As one of the few women in the “Good Ol’ Boys club” as she describes it, she’s had a hard time meeting other business owners in the fastener industry and making important contacts.
“I recently went to a fastener distributor event,” she says, “and the other business owners kept introducing their wives to me and expecting us to have conversations.”
They found it hard to believe that a woman was in the fastener business and understood it as well as they did or maybe even better.
Despite these challenges, it’s impossible for Janet to choose the number one reason why she loves what she does. It might be because it comes so easily to her. Coming from mathematical family, she understands the mechanical aspect of the business better than most people.
“I was born into being able to understand the business,” she says, “My father was a mathematician, my sister’s an engineer and my brother is an architect so that side of the business seemed like a perfect fit for me.”
Janet also loves the philosophy of her work.

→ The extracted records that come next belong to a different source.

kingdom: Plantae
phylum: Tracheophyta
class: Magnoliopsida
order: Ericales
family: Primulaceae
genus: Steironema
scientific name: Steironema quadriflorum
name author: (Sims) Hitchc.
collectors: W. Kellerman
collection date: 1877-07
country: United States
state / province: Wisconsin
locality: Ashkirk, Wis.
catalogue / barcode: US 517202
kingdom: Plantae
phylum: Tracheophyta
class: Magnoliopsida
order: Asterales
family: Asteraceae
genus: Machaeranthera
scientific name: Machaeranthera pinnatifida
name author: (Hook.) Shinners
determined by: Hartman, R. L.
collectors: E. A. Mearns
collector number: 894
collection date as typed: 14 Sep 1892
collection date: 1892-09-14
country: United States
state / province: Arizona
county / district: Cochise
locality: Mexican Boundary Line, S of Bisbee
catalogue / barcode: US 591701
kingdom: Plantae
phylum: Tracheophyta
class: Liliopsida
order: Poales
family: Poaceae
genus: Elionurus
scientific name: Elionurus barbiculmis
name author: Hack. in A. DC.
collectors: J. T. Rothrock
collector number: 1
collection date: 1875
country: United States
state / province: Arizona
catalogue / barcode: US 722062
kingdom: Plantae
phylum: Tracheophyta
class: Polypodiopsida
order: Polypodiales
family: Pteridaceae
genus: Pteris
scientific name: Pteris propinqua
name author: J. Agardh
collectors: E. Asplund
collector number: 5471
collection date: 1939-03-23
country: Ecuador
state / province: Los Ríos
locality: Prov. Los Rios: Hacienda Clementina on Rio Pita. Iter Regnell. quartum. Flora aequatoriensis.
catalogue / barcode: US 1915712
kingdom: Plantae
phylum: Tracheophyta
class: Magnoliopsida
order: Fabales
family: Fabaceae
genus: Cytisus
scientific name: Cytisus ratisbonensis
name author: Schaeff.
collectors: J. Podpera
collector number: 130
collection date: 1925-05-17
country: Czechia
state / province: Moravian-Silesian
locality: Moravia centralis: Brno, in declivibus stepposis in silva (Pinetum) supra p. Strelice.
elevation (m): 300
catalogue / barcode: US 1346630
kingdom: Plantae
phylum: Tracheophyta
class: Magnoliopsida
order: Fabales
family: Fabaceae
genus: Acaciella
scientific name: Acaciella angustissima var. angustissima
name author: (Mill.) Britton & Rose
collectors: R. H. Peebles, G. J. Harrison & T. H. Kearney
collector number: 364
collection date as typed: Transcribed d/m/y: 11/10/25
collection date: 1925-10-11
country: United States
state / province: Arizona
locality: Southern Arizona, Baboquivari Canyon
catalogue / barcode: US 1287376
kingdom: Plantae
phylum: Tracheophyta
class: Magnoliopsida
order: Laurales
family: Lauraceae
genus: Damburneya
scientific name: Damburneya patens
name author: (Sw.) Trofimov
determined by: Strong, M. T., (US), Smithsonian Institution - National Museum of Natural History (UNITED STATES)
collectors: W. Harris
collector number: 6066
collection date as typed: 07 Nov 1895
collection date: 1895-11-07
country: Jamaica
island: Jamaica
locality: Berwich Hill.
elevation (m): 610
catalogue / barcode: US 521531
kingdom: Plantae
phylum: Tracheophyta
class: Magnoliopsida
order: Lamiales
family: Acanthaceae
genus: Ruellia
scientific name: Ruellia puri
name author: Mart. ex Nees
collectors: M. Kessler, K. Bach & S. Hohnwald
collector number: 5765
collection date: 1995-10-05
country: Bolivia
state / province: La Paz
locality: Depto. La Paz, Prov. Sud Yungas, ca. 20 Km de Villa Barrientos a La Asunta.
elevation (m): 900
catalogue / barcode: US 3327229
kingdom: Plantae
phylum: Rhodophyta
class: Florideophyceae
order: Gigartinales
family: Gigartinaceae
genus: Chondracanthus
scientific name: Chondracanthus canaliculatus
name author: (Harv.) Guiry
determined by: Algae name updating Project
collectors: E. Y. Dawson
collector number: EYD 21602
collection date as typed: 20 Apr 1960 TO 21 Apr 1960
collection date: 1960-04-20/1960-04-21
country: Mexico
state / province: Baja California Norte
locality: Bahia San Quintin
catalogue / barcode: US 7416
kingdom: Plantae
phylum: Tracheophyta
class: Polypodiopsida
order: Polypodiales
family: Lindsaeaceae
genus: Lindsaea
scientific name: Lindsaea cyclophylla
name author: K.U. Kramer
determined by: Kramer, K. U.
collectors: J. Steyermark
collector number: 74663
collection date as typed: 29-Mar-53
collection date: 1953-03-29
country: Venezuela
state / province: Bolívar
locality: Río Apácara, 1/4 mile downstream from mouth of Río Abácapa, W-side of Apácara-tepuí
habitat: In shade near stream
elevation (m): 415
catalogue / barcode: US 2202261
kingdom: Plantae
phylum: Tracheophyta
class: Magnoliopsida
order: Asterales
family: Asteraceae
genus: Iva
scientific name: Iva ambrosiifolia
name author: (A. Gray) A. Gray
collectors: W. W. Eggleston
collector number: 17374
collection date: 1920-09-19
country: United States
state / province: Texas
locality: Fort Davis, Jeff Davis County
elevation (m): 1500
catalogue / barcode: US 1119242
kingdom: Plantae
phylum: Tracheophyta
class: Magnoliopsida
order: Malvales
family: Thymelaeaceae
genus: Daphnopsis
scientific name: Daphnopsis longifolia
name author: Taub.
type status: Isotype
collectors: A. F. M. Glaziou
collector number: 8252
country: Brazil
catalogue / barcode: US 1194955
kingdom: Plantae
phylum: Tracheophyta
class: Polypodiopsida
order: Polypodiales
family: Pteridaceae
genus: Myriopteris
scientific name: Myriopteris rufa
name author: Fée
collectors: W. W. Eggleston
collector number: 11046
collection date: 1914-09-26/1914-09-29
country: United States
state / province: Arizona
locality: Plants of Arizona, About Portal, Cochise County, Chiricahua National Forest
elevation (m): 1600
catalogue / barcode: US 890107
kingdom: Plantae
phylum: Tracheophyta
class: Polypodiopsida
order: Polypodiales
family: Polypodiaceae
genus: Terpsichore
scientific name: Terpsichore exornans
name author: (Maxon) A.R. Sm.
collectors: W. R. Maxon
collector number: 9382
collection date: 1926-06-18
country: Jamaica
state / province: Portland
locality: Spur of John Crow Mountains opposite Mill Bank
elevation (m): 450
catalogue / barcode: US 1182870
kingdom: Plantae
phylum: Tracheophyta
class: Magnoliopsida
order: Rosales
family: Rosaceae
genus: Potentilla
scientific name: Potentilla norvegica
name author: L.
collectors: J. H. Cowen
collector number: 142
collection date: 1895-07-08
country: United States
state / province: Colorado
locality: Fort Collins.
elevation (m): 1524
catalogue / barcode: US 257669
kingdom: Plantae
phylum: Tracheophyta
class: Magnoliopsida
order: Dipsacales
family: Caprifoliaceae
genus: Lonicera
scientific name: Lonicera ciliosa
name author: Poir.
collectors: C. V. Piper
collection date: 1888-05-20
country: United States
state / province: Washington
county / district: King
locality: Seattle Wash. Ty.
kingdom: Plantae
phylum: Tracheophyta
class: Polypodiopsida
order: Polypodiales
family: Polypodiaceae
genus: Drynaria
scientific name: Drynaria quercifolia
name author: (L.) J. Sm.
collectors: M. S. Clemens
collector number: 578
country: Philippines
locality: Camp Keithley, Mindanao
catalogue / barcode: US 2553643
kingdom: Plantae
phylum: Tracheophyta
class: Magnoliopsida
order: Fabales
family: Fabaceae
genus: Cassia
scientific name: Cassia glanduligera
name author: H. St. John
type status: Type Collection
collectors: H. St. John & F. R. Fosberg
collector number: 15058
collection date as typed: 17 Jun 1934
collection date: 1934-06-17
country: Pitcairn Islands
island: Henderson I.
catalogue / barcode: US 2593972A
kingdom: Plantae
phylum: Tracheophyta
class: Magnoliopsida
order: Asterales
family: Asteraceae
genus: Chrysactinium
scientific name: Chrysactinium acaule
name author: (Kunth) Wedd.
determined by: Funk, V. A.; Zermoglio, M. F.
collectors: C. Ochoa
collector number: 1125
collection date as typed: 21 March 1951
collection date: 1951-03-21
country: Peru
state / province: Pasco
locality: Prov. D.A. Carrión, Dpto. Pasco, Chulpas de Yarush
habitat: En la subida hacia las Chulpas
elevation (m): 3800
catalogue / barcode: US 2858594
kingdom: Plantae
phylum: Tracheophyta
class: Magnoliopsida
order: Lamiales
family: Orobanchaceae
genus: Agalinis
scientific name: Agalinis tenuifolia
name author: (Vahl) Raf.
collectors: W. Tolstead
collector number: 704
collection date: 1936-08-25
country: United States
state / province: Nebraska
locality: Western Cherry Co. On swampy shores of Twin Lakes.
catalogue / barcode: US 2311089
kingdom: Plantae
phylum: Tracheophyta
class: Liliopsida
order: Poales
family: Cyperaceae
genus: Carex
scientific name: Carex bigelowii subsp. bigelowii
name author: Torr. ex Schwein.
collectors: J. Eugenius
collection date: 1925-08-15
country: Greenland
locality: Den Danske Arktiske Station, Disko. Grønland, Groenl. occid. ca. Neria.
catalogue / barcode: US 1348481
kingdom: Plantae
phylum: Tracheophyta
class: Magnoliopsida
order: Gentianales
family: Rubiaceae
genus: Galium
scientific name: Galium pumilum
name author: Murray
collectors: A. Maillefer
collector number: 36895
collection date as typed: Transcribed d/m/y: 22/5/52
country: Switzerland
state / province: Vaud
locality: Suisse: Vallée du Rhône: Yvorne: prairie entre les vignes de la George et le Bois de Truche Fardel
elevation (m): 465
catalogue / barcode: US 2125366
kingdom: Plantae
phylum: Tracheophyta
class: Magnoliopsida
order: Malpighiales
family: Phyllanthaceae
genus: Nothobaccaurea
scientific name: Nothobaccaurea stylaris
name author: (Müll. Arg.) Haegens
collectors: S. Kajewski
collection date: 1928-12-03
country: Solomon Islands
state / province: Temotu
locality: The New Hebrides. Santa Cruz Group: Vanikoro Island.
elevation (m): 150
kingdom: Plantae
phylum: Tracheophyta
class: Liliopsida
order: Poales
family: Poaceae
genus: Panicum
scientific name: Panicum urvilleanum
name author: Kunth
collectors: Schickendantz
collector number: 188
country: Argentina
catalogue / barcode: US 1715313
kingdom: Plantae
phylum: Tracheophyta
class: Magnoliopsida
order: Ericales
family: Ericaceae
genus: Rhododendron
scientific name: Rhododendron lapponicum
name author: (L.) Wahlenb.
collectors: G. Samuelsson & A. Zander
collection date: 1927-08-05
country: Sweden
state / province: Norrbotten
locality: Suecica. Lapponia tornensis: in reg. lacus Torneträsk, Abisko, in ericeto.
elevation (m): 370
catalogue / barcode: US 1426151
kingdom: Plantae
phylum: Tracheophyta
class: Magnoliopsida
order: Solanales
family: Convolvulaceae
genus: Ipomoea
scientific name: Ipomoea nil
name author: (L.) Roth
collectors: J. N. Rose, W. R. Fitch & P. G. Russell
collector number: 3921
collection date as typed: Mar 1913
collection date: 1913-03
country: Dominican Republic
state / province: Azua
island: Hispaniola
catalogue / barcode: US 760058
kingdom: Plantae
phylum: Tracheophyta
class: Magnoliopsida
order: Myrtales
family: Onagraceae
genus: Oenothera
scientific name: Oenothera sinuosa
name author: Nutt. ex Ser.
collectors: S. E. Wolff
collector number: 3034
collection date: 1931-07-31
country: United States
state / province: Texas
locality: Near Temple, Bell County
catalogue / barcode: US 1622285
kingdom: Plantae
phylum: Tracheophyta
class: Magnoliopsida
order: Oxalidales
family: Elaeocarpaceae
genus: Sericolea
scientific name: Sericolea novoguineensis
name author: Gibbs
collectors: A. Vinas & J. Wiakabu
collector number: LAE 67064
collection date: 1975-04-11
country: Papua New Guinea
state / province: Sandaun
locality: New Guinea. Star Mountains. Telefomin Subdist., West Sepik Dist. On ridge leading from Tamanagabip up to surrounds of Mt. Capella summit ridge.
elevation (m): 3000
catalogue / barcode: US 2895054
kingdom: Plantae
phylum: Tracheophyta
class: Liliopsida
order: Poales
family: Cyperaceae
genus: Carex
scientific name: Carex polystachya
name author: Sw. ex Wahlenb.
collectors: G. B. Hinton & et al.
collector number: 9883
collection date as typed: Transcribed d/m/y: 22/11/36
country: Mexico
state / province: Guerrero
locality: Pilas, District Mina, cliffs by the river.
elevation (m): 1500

She feels that in a world where more people replace than repair products, this damages not just the environment, but the human sense of relationships.
“I strongly believe that everything should be built to last forever and this has extended into how I run my business.”
Although it’s a niche industry, Janet is hoping to make a difference.
“I’ve focused on anti-corrosion since day one,” she says. “Everything I do is extending the life cycle of goods and putting less pressure on the environment.”
Wink’s operation philosophy has also set it apart from their competitors.
“The world is not fair but I want Wink to be fair. That was the premise of starting the company and continues to be an overriding factor in decision making in the company.”
This mantra has meant that Janet and her employees sometimes work into the early hours of the morning to keep a promise made to a customer.
“At Wink, our word is our honor and everyone is committed to being dependable,” she says. “We recognize that we are only dependable if we keep our promises.”
Janet wants Wink to be a company people can trust.
It was her quest to find a partner with the same values that led her to Veem.
A BEAUTIFUL THING
Janet typically works around the Point of Sale. Working with suppliers and distributors from Europe and Asia means there has to be a large degree of trust between both parties.
Until her supplier receives their payment, her goods are not shipped. The entire process can take about four months and is often very frustrating.
“I was having trouble with my wire transfers when I first heard about Veem.”
Tired of the long delays and exorbitant fees associated with sending bank wires to her international partners, she figured she had nothing to lose and signed up for a Veem account.
That was years ago and Janet hasn’t looked anywhere else since.
“There’s always emotions around paying businesses and receiving payments in return,” she remarks, “There’s a lot of anxiety in every aspect of my business. So when Veem is able to tell me where they are working with my transaction, it tells me something and diffuses this anxiety.”
Although the speed of transactions is what draws most customers, Janet makes it clear that it’s the transparency that she likes best.
“I really like the tracking aspect. It really makes the entire process transparent. I don’t even need to go on the website because Veem sends an email when a business associate has taken an action.”
The money she saves from transferring payments with Veem goes right back into her business and allows her to continue working in the industry she loves so much.
“People ask me how I got into this business because I’m a small non-masculine woman,” Janet says, laughing. “It confuses people.”